Acceptance atau Denial?

February 15, 2014

Kubler Ross, seorang swiss american psychiatrist memperkenalkan suatu model tentang tahapan kesedihan, atau lebih dikenal dengan Five stages of grief. Dimulai dari denial yang bisa diartikan menolak untuk menerima kenyataan yang pahit misalnya, anger, bargaining, depression and acceptance atau yang lebih dikenal dengan kepasrahan.

Dari kelima tahapan diatas, 2 diantaranya yang paling sering orang pertanyakan. Yang mana denial, yang mana acceptance. Versi wiki, acceptance atau kepasrahan biasanya merujuk pada kasus sewaktu seseorang mengalami situasi atau kondisi tanpa berusaha mengubah, memprotes, atau keluar dari kondisi tersebut. Sedangkan menurut saya, acceptance lebih ke situasi dimana kita menerima keadaan, tanpa harus menangisi, complain, marah-marah, yang sebenarnya ga akan merubah keadaan yang udah lewat.

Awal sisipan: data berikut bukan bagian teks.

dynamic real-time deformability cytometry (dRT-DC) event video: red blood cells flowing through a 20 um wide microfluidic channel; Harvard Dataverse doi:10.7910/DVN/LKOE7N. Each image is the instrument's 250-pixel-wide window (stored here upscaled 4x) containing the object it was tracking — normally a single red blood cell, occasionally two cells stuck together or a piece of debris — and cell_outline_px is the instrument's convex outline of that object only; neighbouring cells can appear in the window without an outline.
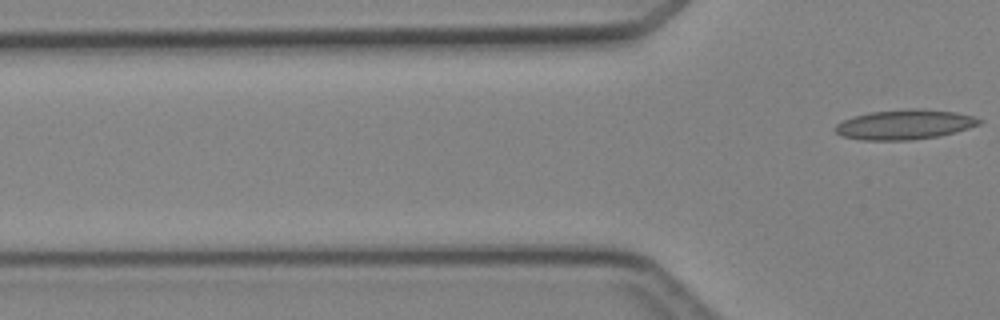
{"species": "Egyptian fruit bat (a non-hibernating species)", "species_latin": "Rousettus aegyptiacus", "temperature_condition": "cold", "stored_images_in_passage": 4, "camera_frame_rate_fps": 3000, "um_per_image_px": 0.085, "animal": {"sex": "female"}, "frame": {"image": 1, "passage_image": 4, "time_ms": 4.333, "image_size_px": [1000, 320], "cell_outline_px": [[984, 120], [980, 124], [956, 132], [940, 136], [912, 140], [860, 140], [840, 136], [836, 132], [836, 124], [844, 120], [856, 116], [872, 112], [908, 108], [920, 108], [956, 112], [972, 116]], "centroid_in_image_um": [76.93, 10.59], "position_along_channel_um": 48.9, "area_um2": 25.09}}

Contoh misalnya ketika proposal thesis saya ditolak sampe 5x, selama 1 semester kerjaan saya fokus di proposal dengan target lulus maret ini misalnya, eh gak taunya mundur sampe ntah kapan. Ketika saya tiba-tiba sakit sampe masuk ugd, banyak loh yang menduga saya depresi, stress karena thesis ditolak terus, atau karena galau belum nikah *seriously??? . Dan ketika mereka ketemu saya yang senyum-senyum aja, yang kayaknya berusaha nutupin perasaan sedih atau stress, komentar-komentar kayak " loe lagi menyenangkan diri sendiri ya mir? menghibur diri gitu? ", dengan kata laen, I am denying my own condition, satu persatu bermunculan. Biasanya sih tetap ada kalimat-kalimat penyemangat dari mereka, dan ini bener-bener nge-boost semangat lagi *diawal pengen keplak, diakhir jadi bilang..danke ya smua :)

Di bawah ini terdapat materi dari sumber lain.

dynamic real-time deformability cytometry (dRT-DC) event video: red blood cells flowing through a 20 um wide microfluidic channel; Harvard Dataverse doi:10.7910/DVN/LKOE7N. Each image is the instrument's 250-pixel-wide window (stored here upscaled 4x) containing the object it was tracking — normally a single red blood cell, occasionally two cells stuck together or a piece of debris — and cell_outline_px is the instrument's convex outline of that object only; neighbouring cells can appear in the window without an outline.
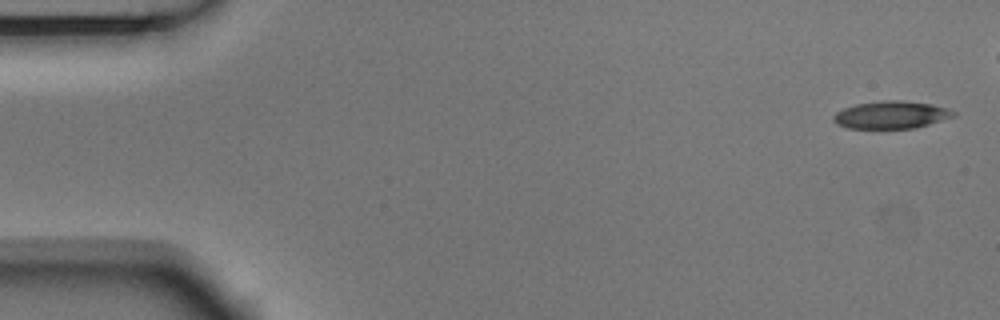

Tapi yang namanya pendapat orang, ya.. terserah mereka juga, itu mereka yang lihat, dan based on itu mereka berkomentar. Jangan-jangan mereka beneran ngeliat saya segitu merananya ya :D

Balik ke penolakan proposal tadi, ketika judul ditolak artinya saya harus ngerjain lagi, baca journal lagi, siapin proposal dan submit dan selalu ada kemungkinan ditolak lagi. Eneg? iya..gak perlu bohong juga sampe bilang, Ihh seneng deh ngerjain proposal lagi..gak, gak segitunya :D. Kalaupun complain misalnya, kondisi ditolak itu juga gak akan membaik. Atau saya nangis di kamar sampe tertidur dan ketika terbangun tiba-tiba profesor email dan terima proposal saya *drama banget sih*, gak akan juga kan. Daripada habisin energi gitu, mending ngapain kek, ngopi kek, maen-maen dulu gitu buat refreshing kepala trus mulai kerjain lagi.



Intinya sih bukan berarti kita gak boleh marah, kesal, tapi gimana caranya kita mengurangi rasa marah tadi, dan menerima keadaan atau situasi yang kita alami, tapi tentu saja tetap ada usaha untuk memperbaiki. Semangat!!!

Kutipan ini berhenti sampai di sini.